Comment choisir sa réassurance vie ? Pour quelle tarification ?

David DuboisDavid Dubois
Directeur du Développement, Actuaire IA, MBA
RGA INTERNATIONAL REINSURANCE COMPANY
LIMITED
Intervenant EFE à la formation « Pratiquer la Réassurance »

Rédaction Analyses Experts : « Au vu de l’actualité, comment choisir sa réassurance vie aujourd’hui ? »

David DUBOIS : Le choix d’une structure de réassurance vie doit avant tout répondre à une problématique intrinsèque de l’organisme d’assurance et être mise en oeuvre en vue de satisfaire à un objectif donné : transfert d’une source de risque (fréquence ou pointe), amélioration de la marge de solvabilité « au net de réassurance », pilotage du ROE ou bien encore accès aux services proposés par le réassureur.

Sur ce dernier point, le réassureur vie est généralement fortement imbriqué dans la chaine de valeur de ses cédantes notamment sur les aspects de sélection des risques de santé aggravés et la mise à disposition d’outil de tarification de ces risques.

Évidemment l’actualité, notamment celle relative aux évolutions sur les marchés financiers, peut avoir une influence non négligeable sur le déclenchement de la recherche d’une couverture de réassurance vie notamment sur les portefeuilles de contrats d’assurance Épargne. Si la réassurance ne fait pas de miracle, elle peut néanmoins permettre de faciliter le passage d’une situation délicate tout en respectant la réglementation. Un traité de réassurance n’a pas vocation à aider un assureur à masquer la réalité d’une situation et la transparence tout comme le bon sens sont à privilégier pour le choix de la structure de réassurance.

Quoi qu’il en soit choisir sa réassurance vie, c’est aussi choisir son réassureur. Les critères retenus pas la cédante sont la solidité financière, généralement perçue au travers de la notation, mais aussi les compétences techniques et les services proposés.

Rédaction Analyses Experts : « Quelles nouvelles pratiques en matière de tarification ? »

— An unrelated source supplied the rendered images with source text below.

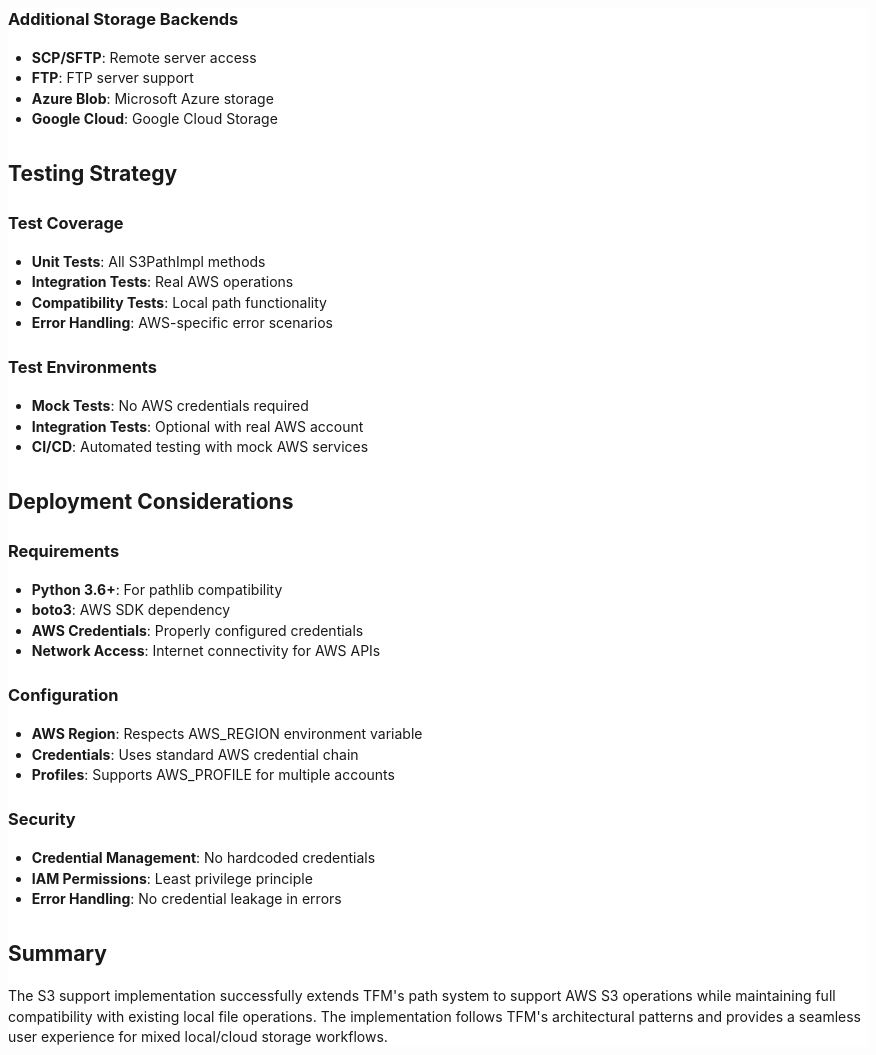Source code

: ### Additional Storage Backends
- **SCP/SFTP**: Remote server access
- **FTP**: FTP server support
- **Azure Blob**: Microsoft Azure storage
- **Google Cloud**: Google Cloud Storage

## Testing Strategy

### Test Coverage
- **Unit Tests**: All S3PathImpl methods
- **Integration Tests**: Real AWS operations
- **Compatibility Tests**: Local path functionality
- **Error Handling**: AWS-specific error scenarios

### Test Environments
- **Mock Tests**: No AWS credentials required
- **Integration Tests**: Optional with real AWS account
- **CI/CD**: Automated testing with mock AWS services

## Deployment Considerations

### Requirements
- **Python 3.6+**: For pathlib compatibility
- **boto3**: AWS SDK dependency
- **AWS Credentials**: Properly configured credentials
- **Network Access**: Internet connectivity for AWS APIs

### Configuration
- **AWS Region**: Respects AWS_REGION environment variable
- **Credentials**: Uses standard AWS credential chain
- **Profiles**: Supports AWS_PROFILE for multiple accounts

### Security
- **Credential Management**: No hardcoded credentials
- **IAM Permissions**: Least privilege principle
- **Error Handling**: No credential leakage in errors

## Summary

The S3 support implementation successfully extends TFM's path system to support AWS S3 operations while maintaining full compatibility with existing local file operations. The implementation follows TFM's architectural patterns and provides a seamless user experience for mixed local/cloud storage workflows.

David DUBOIS : Les techniques de tarification des traités de réassurance non proportionnelles ont beaucoup évolué au cours des dernières années en intégrant de plus en plus les simulations sur la sinistralité potentielle à charge du traité. D’une approche déterministe, les réassureurs sont passés à une approche stochastique de la sinistralité permettant de mieux prendre en compte le vrai risque posté par le réassureur sur la protection de risque de pointe. Par ailleurs, les réassureurs ont depuis longtemps intégré le coût de leur fonds propres dans leur tarification ce qui n’était pas systématiquement le cas chez les cédantes.

La mise en place progressive de Solvabilité 2 induit cette prise de conscience chez tous les organismes d’assurance et du fait de la valorisation de tous les postes de risques imposée par Solvabilité 2, le coût de la réassurance vu par une cédante va de plus en plus se faire au regard du coût direct à payer au réassureur mais aussi des économies de capital que l’opération de réassurance va permettre. Pour le réassureur, cette approche induit une plus grande difficulté à apprécier le coût net de son offre en l’absence d’une connaissance des économies de capital permises par le modèle de sa cédante mais aussi entre les parties, d’être plus transparentes sur leur modèle respectif pour faire coller la structuration de la réassurance au plus près du besoin de la cédante tout en jouant sur tous les leviers possibles. Ça ne rend l’activité de réassurance que plus passionnante.